• [Problem]: Go through the lines below. Copy those with "Аренда".

◇ ◇ ◇ ◇ ◇ ◇ ◇

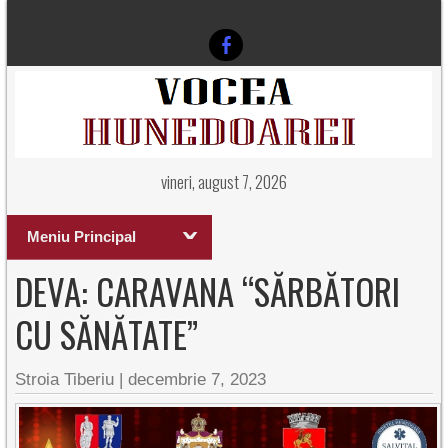
vineri, august 7, 2026
Meniu Principal
DEVA: CARAVANA “SĂRBĂTORI
CU SĂNĂTATE”
Stroia Tiberiu
|
decembrie 7, 2023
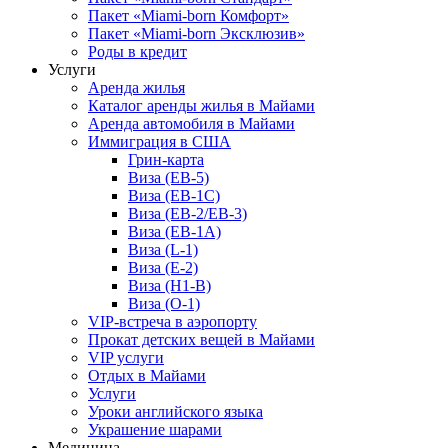
Пакет «Miami-born Комфорт»
Пакет «Miami-born Эксклюзив»
Роды в кредит
Услуги
Аренда жилья
Каталог аренды жилья в Майами
Аренда автомобиля в Майами
Иммиграция в США
Грин-карта
Виза (EB-5)
Виза (EB-1C)
Виза (EB-2/EB-3)
Виза (EB-1A)
Виза (L-1)
Виза (E-2)
Виза (H1-B)
Виза (O-1)
VIP-встреча в аэропорту
Прокат детских вещей в Майами
VIP услуги
Отдых в Майами
Услуги
Уроки английского языка
Украшение шарами
Медицина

◇ ◇ ◇ ◇ ◇ ◇ ◇

• [Your response]:
Аренда жилья
Аренда автомобиля в Майами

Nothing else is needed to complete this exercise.